Agreed, improving the error handling would make a great difference as well. I haven't been able to confirm this yet, but I believe a new rebalance is also triggered when the error is ERR_REBALANCE_IN_PROGRESS
It would be great if this behaviour were documented somewhere in the wiki or in the config description. We spent some efforts to understand what the heck is going on and why the cooperative-sticky rebalance is not working as expected and leads to endless rebalances.
We use confluent_kafka for python. I tried to implement a workaround using on_assign/on_revoke callbacks and prevent manual commits for some time when these callbacks are triggered. But noticed the group generation id can be changed even before these callbacks are triggered. As I understand currently with confluent_kafka python there is now way to know for sure the rebalance is in progress and we can't use manual commits with cooperative-sticky. Also I noticed when auto commit enabled librdkafka can send OffsetCommitRequests when rebalance is in progress and it doesn't lead to invalid group generation id error. I see this offset commit happens between the on_revoke callback triggered in one consumer and on_assign in another.
so I think it might be better to also improve the error handling here and not trigger a rejoin if the group is rebalancing.
Is not this contradicts to the behavior described in this KIP document? It says:
If received UNKNOWN_MEMBER_ID or ILLEGAL_GENERATION from join-group / sync-group / commit / heartbeat response: reset generation / clear member-id correspondingly, call rebalance listener's onPartitionsLost for all the partition and then re-join group with empty assigned partition.
Just adding an additional data point that we see this exact behavior with our setup in kafka. I can try to take a crack at fixing this in my off time, but wondering if there is anyone on Confluent side working on this @milindl @emasab since if you're using manual offset commits, you cannot use Cooperative rebalancing today in any context.

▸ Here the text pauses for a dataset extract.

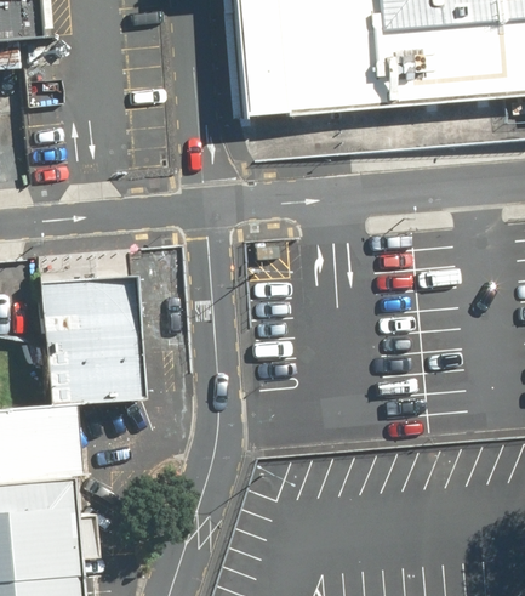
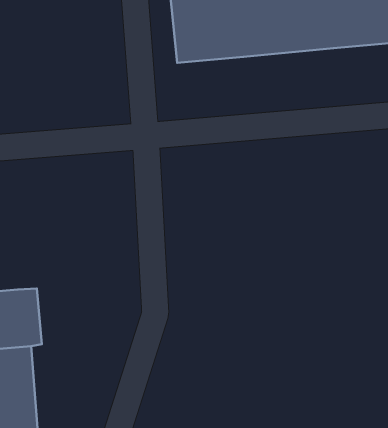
building: [40,276,147,403] -> none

is there any ongoing work for this?
@scanterog see #4220 , but in short, I think that this issue has dropped off the radar. Unfortunately the fix that @roxelo created (and I attempted to get merged) broke other behavior in librdkafka. @milindl said the librdkafka team was looking into this internally, but unfortunately from my side there are few things I can do as my place of work doesn't pay for confluent support and therefore we have no sway on their roadmap. If anyone who is interested in getting this more attention on the confluent side and is a paying confluent customer I highly recommend they push via their TAMs to get traction on this.